The present invention relates generally to a method of joining ceramic to metal and specifically to a method of creating a ceramic-metal interface that allows torsion loads to be transmitted between a ceramic member and a metal member. The invention also relates to turbomachinery including metal and ceramic rotating components that are joined together.
One of the more difficult problems of joining ceramic to metal is overcoming the large difference in thermal expansion between the metal and the ceramic. In particular, a ceramic such as silicon nitride has a low thermal expansion as compared to a steel or nickel alloy.
Interlayer materials including tungsten alloys have been used to overcome the difference in thermal expansion. The interlayer materials reduce residual stresses produced by the large, differences in thermal shrinkage upon cooling after brazing.
In an automotive turbocharger including a ceramic turbine wheel that is brazed to a metal shaft, a metal sleeve is used to cover the braze joint. The metal sleeve is typically made of a special low thermal expansion metal alloy that avoids the introduction of unwanted residual stresses in the ceramic. The metal sleeve protects the braze joint from high temperatures, and it protects the braze joint from cracking under high bending and twisting loads.
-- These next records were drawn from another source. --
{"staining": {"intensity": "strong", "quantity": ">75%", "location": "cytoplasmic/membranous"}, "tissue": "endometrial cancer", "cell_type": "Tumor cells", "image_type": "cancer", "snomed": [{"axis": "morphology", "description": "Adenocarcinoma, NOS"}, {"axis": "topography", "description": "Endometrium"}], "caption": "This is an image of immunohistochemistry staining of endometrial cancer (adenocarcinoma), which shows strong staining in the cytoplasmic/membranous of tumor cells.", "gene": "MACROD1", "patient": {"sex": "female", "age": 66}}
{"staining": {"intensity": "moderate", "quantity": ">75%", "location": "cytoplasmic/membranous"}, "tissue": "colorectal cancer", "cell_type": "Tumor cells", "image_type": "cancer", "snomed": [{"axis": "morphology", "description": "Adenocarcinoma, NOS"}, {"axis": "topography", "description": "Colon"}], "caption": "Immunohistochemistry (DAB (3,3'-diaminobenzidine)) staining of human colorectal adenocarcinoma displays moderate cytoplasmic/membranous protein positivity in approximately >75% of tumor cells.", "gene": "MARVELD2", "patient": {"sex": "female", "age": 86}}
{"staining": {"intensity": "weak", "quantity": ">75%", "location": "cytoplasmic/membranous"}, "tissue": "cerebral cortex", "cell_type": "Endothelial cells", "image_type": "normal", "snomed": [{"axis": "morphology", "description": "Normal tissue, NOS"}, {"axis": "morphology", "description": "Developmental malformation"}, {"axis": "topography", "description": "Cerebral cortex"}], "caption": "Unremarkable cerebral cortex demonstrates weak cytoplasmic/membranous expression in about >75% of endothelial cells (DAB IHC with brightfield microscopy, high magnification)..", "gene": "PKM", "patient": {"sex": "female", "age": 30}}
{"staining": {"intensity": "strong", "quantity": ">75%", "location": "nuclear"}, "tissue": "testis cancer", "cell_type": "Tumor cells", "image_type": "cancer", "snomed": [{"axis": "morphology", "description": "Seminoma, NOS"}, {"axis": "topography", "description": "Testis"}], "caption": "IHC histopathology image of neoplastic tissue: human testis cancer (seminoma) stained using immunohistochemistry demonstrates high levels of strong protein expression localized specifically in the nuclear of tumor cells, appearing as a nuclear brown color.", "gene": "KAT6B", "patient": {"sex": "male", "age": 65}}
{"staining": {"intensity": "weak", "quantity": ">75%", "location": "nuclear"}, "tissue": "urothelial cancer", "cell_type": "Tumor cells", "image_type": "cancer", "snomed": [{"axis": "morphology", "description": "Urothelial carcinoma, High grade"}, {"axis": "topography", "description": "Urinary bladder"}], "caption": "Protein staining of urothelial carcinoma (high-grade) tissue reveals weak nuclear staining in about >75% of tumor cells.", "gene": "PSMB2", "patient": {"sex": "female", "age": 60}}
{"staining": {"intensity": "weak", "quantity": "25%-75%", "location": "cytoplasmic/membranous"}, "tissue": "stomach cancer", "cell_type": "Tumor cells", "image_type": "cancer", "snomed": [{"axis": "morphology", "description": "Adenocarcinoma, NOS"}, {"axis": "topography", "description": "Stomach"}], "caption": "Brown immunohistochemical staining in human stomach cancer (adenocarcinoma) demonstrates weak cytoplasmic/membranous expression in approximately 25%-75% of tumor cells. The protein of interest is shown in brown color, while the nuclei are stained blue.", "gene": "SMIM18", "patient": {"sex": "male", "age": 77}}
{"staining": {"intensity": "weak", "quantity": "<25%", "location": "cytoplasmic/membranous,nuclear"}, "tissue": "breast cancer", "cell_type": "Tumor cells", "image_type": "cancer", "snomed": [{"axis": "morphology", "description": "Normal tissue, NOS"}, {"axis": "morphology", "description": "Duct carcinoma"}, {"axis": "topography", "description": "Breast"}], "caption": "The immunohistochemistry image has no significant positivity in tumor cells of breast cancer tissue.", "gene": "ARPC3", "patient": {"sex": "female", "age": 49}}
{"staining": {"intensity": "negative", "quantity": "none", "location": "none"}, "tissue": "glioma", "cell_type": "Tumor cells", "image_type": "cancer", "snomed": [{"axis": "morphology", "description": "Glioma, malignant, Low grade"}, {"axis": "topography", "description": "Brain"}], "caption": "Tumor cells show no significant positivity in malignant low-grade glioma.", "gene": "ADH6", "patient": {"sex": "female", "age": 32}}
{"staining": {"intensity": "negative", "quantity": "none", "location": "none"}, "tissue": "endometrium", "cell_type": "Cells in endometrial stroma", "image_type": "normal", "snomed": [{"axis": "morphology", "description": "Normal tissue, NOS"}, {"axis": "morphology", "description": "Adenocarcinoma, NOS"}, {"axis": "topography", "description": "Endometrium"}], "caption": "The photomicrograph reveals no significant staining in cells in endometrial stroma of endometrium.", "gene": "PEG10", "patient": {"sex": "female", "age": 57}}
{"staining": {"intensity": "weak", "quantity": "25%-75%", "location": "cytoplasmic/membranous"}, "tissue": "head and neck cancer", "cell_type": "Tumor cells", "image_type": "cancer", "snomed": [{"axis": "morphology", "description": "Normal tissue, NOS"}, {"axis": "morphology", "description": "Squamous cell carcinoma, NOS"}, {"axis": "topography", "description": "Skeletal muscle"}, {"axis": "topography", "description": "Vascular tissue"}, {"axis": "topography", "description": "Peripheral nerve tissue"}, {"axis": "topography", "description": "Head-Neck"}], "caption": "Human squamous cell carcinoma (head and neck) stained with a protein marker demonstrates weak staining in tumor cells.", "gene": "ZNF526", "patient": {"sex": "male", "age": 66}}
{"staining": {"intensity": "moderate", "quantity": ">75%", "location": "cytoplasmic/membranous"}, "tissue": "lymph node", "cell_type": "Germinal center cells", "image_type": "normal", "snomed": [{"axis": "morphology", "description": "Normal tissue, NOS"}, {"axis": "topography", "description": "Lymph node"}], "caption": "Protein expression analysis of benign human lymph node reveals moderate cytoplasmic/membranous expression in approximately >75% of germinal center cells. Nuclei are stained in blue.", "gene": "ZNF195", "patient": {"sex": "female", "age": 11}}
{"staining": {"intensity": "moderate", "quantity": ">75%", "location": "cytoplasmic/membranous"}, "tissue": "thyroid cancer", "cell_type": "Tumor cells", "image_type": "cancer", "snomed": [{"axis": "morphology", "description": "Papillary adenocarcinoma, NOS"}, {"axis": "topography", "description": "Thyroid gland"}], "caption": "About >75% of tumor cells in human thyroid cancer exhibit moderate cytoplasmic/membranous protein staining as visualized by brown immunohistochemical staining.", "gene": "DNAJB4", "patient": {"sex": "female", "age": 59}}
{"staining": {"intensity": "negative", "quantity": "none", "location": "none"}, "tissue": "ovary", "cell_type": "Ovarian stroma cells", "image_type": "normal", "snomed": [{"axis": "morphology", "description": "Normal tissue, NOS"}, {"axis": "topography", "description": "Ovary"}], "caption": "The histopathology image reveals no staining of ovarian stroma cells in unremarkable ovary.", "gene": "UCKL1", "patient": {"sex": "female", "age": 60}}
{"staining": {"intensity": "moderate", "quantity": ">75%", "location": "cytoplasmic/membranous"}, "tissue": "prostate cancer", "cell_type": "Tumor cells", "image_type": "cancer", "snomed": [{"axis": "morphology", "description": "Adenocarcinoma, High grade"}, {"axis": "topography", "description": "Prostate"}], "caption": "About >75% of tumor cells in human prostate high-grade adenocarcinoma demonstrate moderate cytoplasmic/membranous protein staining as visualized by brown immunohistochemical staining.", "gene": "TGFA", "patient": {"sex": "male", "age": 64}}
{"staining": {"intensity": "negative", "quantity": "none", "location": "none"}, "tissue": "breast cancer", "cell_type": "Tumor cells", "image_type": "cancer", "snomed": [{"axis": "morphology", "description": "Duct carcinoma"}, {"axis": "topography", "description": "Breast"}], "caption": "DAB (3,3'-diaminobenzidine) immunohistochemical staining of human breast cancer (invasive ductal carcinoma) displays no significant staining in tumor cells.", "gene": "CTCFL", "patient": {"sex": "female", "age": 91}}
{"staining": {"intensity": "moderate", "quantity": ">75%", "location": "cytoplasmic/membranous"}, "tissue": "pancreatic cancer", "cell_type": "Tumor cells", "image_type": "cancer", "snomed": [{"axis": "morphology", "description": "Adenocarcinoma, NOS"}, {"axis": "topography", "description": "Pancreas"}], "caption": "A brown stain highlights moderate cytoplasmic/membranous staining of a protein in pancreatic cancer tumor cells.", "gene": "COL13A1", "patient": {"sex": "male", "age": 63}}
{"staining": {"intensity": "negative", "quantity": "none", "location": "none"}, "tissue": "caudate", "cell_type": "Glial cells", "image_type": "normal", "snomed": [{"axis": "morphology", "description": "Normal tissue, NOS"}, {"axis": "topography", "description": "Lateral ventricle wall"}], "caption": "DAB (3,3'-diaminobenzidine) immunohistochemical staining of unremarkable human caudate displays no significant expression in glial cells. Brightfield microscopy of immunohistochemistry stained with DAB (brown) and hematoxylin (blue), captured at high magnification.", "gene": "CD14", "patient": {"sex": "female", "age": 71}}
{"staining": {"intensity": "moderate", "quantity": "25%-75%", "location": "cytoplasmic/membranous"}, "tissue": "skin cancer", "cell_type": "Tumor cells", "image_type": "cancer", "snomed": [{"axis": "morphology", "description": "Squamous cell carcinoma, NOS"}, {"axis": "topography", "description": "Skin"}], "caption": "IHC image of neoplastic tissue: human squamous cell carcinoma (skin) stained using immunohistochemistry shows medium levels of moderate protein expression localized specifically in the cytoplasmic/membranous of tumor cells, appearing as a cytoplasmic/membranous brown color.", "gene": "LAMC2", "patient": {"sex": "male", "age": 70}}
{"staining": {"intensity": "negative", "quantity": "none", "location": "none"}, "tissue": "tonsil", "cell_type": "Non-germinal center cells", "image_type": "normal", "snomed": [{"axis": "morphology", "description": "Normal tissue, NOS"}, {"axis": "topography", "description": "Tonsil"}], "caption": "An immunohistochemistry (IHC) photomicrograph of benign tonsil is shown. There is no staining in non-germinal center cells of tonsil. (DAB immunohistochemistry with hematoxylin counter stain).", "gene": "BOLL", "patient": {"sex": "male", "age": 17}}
The metal sleeve also provides a sealing surface. (A ceramic shaft of the turbine wheel extends from a hot side of the turbocharger, through a seal, to a cooled side. However, it is undesirable to form a seal on a brittle ceramic shaft.) Additionally, the metal sleeve itself can provide additional bonding, as is the case where the ceramic shaft is press-fitted into the metal sleeve.
However, special metal alloys used for the metal sleeve are expensive and they are not readily available. Furthermore, precision machining of the ceramic and metal mating surfaces is performed to avoid the introduction of unwanted stresses and, in the case of press-fitting, to ensure that the mating surfaces remain in contact throughout the operating temperature range of the machine. The sleeve also makes a post-brazing inspection of the braze joint difficult to perform. These problems are especially important to mass production items such as automotive turbochargers.
Furthermore, brazing is often performed in two steps when a metal sleeve is involved. The addition of a second step adds to the cost and complexity of joining the metal to the ceramic.
Even when a metal sleeve is not involved, some brazing operations are performed in two steps. The metal is brazed separately from the ceramic to prevent a migration of braze material between layers that might otherwise occur during brazing of multiple materials. The migration could cause a change in composition and properties of the braze and thereby have a deleterious affect on strength of the joint.
There is a need to join metal to ceramic in a single brazing step. In applications involving the transmission of large torsion loads, there is also a needed to create a high strength, sleeveless braze joint.